Barock
Barock

Reputation: 439

How to get a recursive many-to-many relation with greenDao

I want to get a recursive data structure of categories.


OOM structure:

category_structure_oom

A category should manage a list or a set of (sub)categories.


ROM structure:

category_structure_rom

physical structure of ROM:

category (_id_, title)
overAndSubCategories (ocId, scId)

Both properties of overAndSubCategories are foreign keys and refer the id of category.

The title of category is unique and could be a primary key but greenDao does not support a string as primary key so far. So I add a id as documented.

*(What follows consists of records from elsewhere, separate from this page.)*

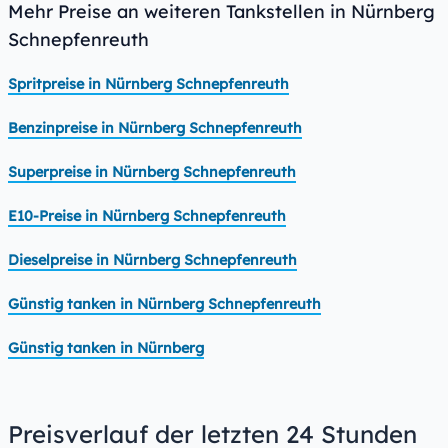
Mehr Preise an weiteren Tankstellen in Nürnberg
Schnepfenreuth
Spritpreise in Nürnberg Schnepfenreuth
Benzinpreise in Nürnberg Schnepfenreuth
Superpreise in Nürnberg Schnepfenreuth
E10-Preise in Nürnberg Schnepfenreuth
Dieselpreise in Nürnberg Schnepfenreuth
Günstig tanken in Nürnberg Schnepfenreuth
Günstig tanken in Nürnberg
Preisverlauf der letzten 24 Stunden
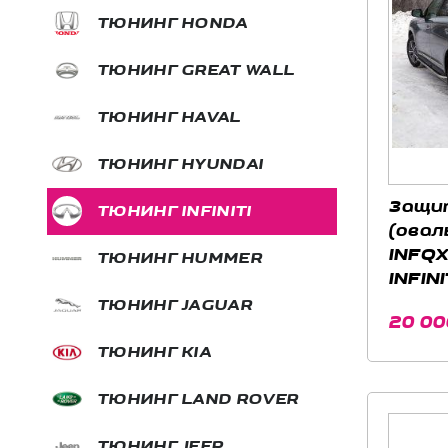
ТЮНИНГ HONDA
ТЮНИНГ GREAT WALL
ТЮНИНГ HAVAL
ТЮНИНГ HYUNDAI
Защи
ТЮНИНГ INFINITI
(овал
INFQX
ТЮНИНГ HUMMER
INFINI
ТЮНИНГ JAGUAR
20 00
ТЮНИНГ KIA
ТЮНИНГ LAND ROVER
ТЮНИНГ JEEP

GreenDao does not support many to many relations. Am I able to implement an equivalent scheme that solve this structure problem?

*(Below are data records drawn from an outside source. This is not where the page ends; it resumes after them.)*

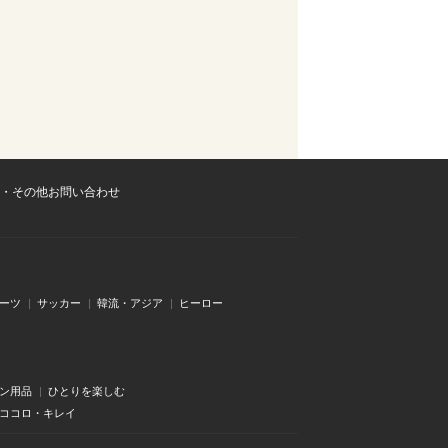
・その他お問い合わせ
ーツ
サッカー
韓流・アジア
ヒーロー
ン用品
ひとりを楽しむ
・ココロ・キレイ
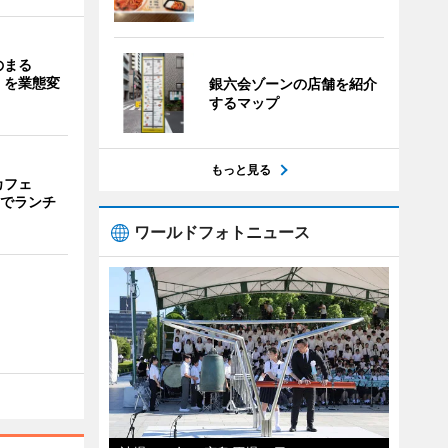
のまる
」を業態変
銀六会ゾーンの店舗を紹介
するマップ
もっと見る
カフェ
までランチ
ワールドフォトニュース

*both images powered by yEd

Upvotes: 1

Views: 404

Answers (1)

Barock
Barock

Reputation: 439

I am not sure that this solution is correct or the best because I do not know 100% what I do but it works.

The scheme generator:

final Entity category = schema.addEntity("Category");
category.addIdProperty();
category.addStringProperty("Name").notNull().unique().index();

final Entity overSubCategory = schema.addEntity("OverSubCategory");
// no own id! we do not want to load objects of this type
final Property fkOverCategory = overSubCategory.addLongProperty("IdO").notNull().getProperty();
final Property fkSubCategory = overSubCategory.addLongProperty("IdS").notNull().getProperty();
overSubCategory.addToOne(category, fkOverCategory, "OverCategory");
overSubCategory.addToOne(category, fkSubCategory, "SubCategory");

Usage of this scheme:

/* # write # */

final CategoryDao categoryDao = session.getCategoryDao();
final OverSubCategoryDao overSubCategory = session.getOverSubCategoryDao();

// overcategories
final Category oC1 = new Category(1l, "food and drink");
final Category oC2 = new Category(2l, "party");
// subcategories
final Category sC1 = new Category(3l, "junkfood");
final Category sC2 = new Category(4l, "restaurante");
final Category sC3 = new Category(5l, "pub");

categoryDao.insert(oC1);
categoryDao.insert(oC2);
categoryDao.insert(sC1);
categoryDao.insert(sC2);
categoryDao.insert(sC3);

overSubCategory.insert( new OverSubCategory(oC1.getId(), sC1.getId()) );
overSubCategory.insert( new OverSubCategory(oC1.getId(), sC2.getId()) );
overSubCategory.insert( new OverSubCategory(oC1.getId(), sC3.getId()) );
overSubCategory.insert( new OverSubCategory(oC2.getId(), sC3.getId()) );

/* # read # */

final QueryBuilder<Category> cqb = categoryDao.queryBuilder();
// all categories that are subcategories and ...
final Join joinOverSubCategories = cqb.join(OverSubCategory.class, OverSubCategoryDao.Properties.IdS);
// ... whose overcategories ...
final Join joinSubCategories = cqb.join(joinOverSubCategories, OverSubCategoryDao.Properties.IdO, Category.class, CategoryDao.Properties.Id);
// ... named "food and drink".
joinSubCategories.where(CategoryDao.Properties.Name.eq("food and drink"));

final List<Category> someSubcategories = cqb.list();

Two joins plus a where condition seem to be a bit to much. Better solutions are desirable.